### ASSIGNED TASK
Your copy should hold the lines below from the first through the one that contains "the Circuit. |", each retyped exactly, and no pictures.

(Items from a data source)
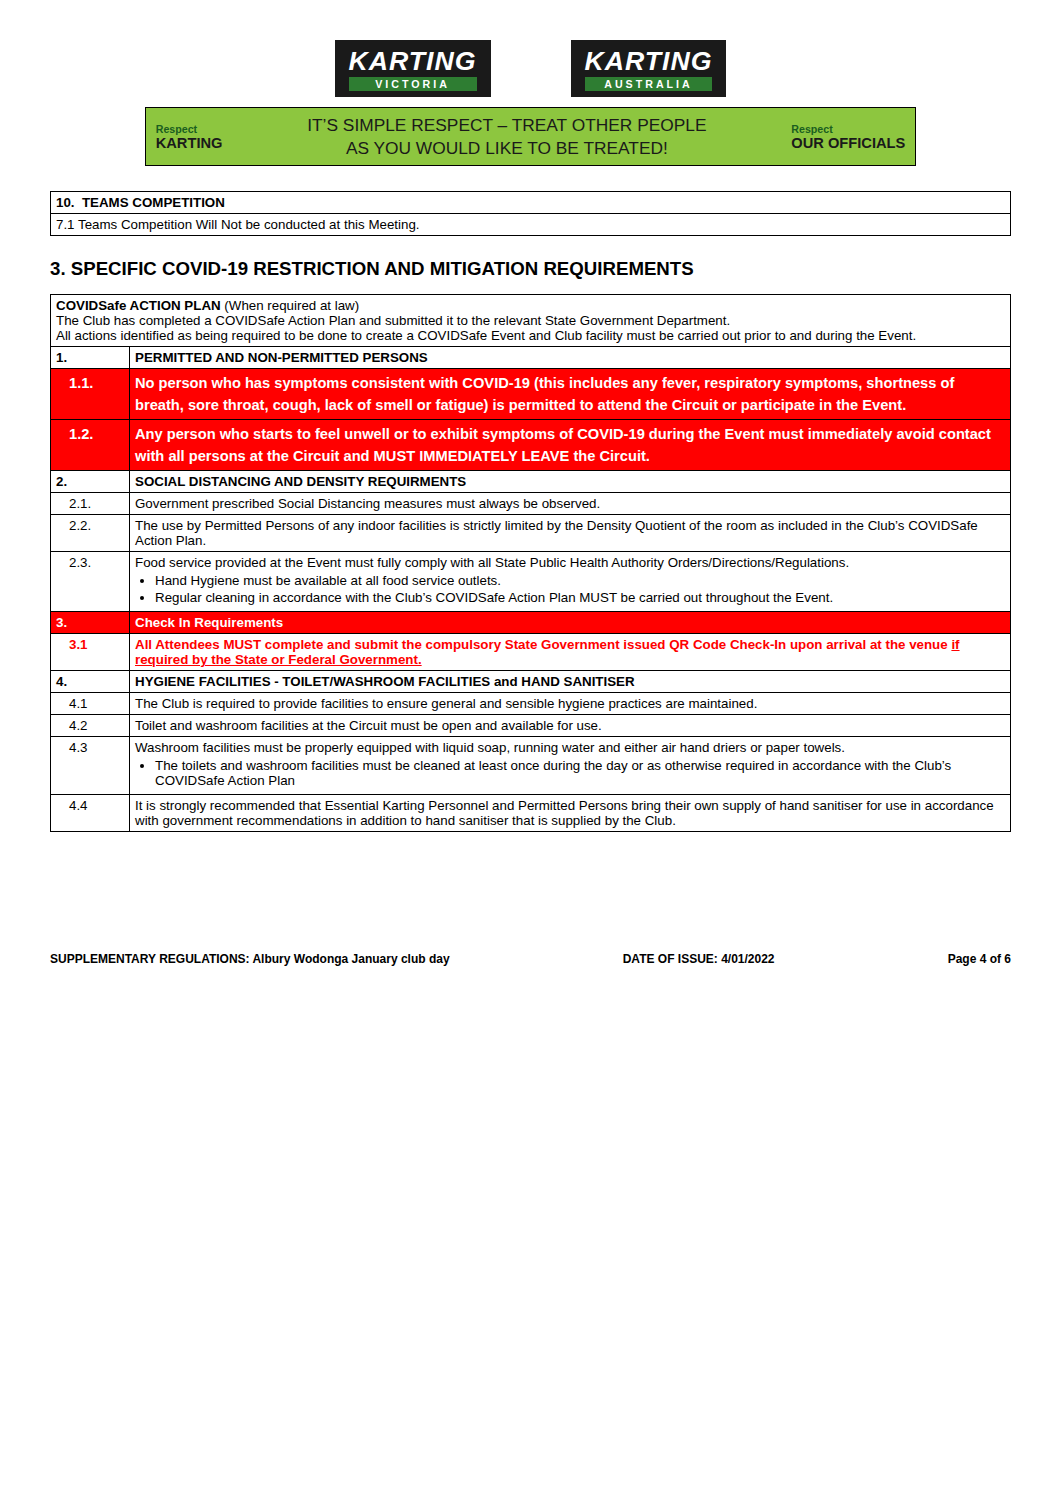KARTINGVICTORIA
KARTINGAUSTRALIA
RespectKARTING
IT’S SIMPLE RESPECT – TREAT OTHER PEOPLE
AS YOU WOULD LIKE TO BE TREATED!
RespectOUR OFFICIALS
| 10. TEAMS COMPETITION |
| 7.1 Teams Competition Will Not be conducted at this Meeting. |
3. SPECIFIC COVID-19 RESTRICTION AND MITIGATION REQUIREMENTS
| COVIDSafe ACTION PLAN (When required at law) The Club has completed a COVIDSafe Action Plan and submitted it to the relevant State Government Department. All actions identified as being required to be done to create a COVIDSafe Event and Club facility must be carried out prior to and during the Event. |
| 1. | PERMITTED AND NON-PERMITTED PERSONS |
| 1.1. | No person who has symptoms consistent with COVID-19 (this includes any fever, respiratory symptoms, shortness of breath, sore throat, cough, lack of smell or fatigue) is permitted to attend the Circuit or participate in the Event. |
| 1.2. | Any person who starts to feel unwell or to exhibit symptoms of COVID-19 during the Event must immediately avoid contact with all persons at the Circuit and MUST IMMEDIATELY LEAVE the Circuit. |
| 2. | SOCIAL DISTANCING AND DENSITY REQUIRMENTS |
| 2.1. | Government prescribed Social Distancing measures must always be observed. |
| 2.2. | The use by Permitted Persons of any indoor facilities is strictly limited by the Density Quotient of the room as included in the Club’s COVIDSafe Action Plan. |
| 2.3. | Food service provided at the Event must fully comply with all State Public Health Authority Orders/Directions/Regulations. Hand Hygiene must be available at all food service outlets. Regular cleaning in accordance with the Club’s COVIDSafe Action Plan MUST be carried out throughout the Event. |
| 3. | Check In Requirements |
| 3.1 | All Attendees MUST complete and submit the compulsory State Government issued QR Code Check-In upon arrival at the venue if required by the State or Federal Government. |
| 4. | HYGIENE FACILITIES - TOILET/WASHROOM FACILITIES and HAND SANITISER |
| 4.1 | The Club is required to provide facilities to ensure general and sensible hygiene practices are maintained. |
| 4.2 | Toilet and washroom facilities at the Circuit must be open and available for use. |
| 4.3 | Washroom facilities must be properly equipped with liquid soap, running water and either air hand driers or paper towels. The toilets and washroom facilities must be cleaned at least once during the day or as otherwise required in accordance with the Club’s COVIDSafe Action Plan |
| 4.4 | It is strongly recommended that Essential Karting Personnel and Permitted Persons bring their own supply of hand sanitiser for use in accordance with government recommendations in addition to hand sanitiser that is supplied by the Club. |
SUPPLEMENTARY REGULATIONS: Albury Wodonga January club day DATE OF ISSUE: 4/01/2022 Page 4 of 6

### TASK RESULT
KARTINGVICTORIA
KARTINGAUSTRALIA
RespectKARTING
IT’S SIMPLE RESPECT – TREAT OTHER PEOPLE
AS YOU WOULD LIKE TO BE TREATED!
RespectOUR OFFICIALS
| 10. TEAMS COMPETITION |
| 7.1 Teams Competition Will Not be conducted at this Meeting. |
3. SPECIFIC COVID-19 RESTRICTION AND MITIGATION REQUIREMENTS
| COVIDSafe ACTION PLAN (When required at law) The Club has completed a COVIDSafe Action Plan and submitted it to the relevant State Government Department. All actions identified as being required to be done to create a COVIDSafe Event and Club facility must be carried out prior to and during the Event. |
| 1. | PERMITTED AND NON-PERMITTED PERSONS |
| 1.1. | No person who has symptoms consistent with COVID-19 (this includes any fever, respiratory symptoms, shortness of breath, sore throat, cough, lack of smell or fatigue) is permitted to attend the Circuit or participate in the Event. |
| 1.2. | Any person who starts to feel unwell or to exhibit symptoms of COVID-19 during the Event must immediately avoid contact with all persons at the Circuit and MUST IMMEDIATELY LEAVE the Circuit. |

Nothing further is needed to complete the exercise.